Reduce abandonment, increase conversions and improve UX.
Ensure you are using an analytics platform like Zuko Analytics that gathers data at the form field level.
Software platforms with this feature allow you to break out the data for each form field as well as analyzing form conversion as a whole.
Abandonment data on a field means that it was the last field the user interacted with before leaving the form. The fields with the highest volumes of abandonment will give you an idea of where the largest opportunities for improvement are. They might not be the fields with the biggest problems, though.
Abandonment rate is calculated by number of abandonments on a field / number of sessions that interacted with that field. It is often more reflective of issues than the absolute number of abandonments. Fields with lower volumes of interactions could have a high proportion of dropouts.
A field return is when a user fills in a form but then comes back later to correct it. A high proportion of field returns might indicate an issue with the field’s usability, which is affecting the user experience.

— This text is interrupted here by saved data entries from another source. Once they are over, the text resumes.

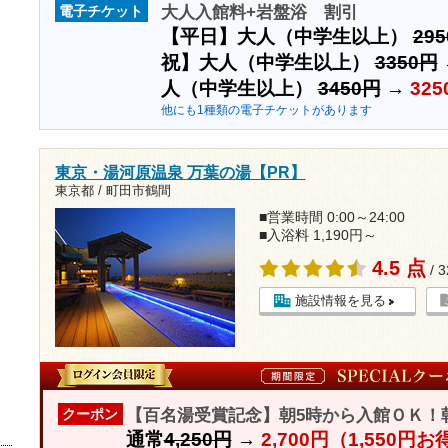
大人入館料+岩盤浴 割引
電子チケット
【平日】大人（中学生以上）
29
祝】大人（中学生以上）
3350円
人（中学生以上）
3450円
→
325
他にも1種類の電子チケットがあります
東京・湯河原温泉 万葉の湯【PR】
東京都 / 町田市鶴間
■営業時間 0:00～24:00
■入浴料 1,190円～
4.5 点
/ 
施設情報を見る
【百名湯受賞記念】朝5時から入館ＯＫ！
クーポン
通常
4,250円
→
2,700円（1,550円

When users are spending a lot of time trying to complete a particular field it may be causing them frustration.
High field returns or time taken might indicate a problem field but not necessarily - some fields naturally require a lot of involvement. To decide whether there’s an issue, look at the difference in returns or time taken between abandoned and completed sessions. If abandoned sessions have a significantly higher figure, it is a clear indication that the field is causing users friction.
For example, Gross income shows a discrepancy in the data between abandoned and completed sessions:
If users have tried to submit but haven’t successfully completed the form, there is likely to be an issue somewhere in the form. The fields users interact with immediately after attempting to submit are likely to be the ones causing the friction.
Analyze which error messages are being shown most frequently and whether they correlate with abandonment.
A large proportion of errors associated with a field implies that it is causing problems to your users.
Collate your list of problem fields and use it to create hypotheses about what is causing abandonment.
- Now you have your list, look at your form with your users’ eyes and create theories of what is causing them to abandon at this point.
- Test your hypotheses by making changes and analyzing the effects on abandonment and conversion.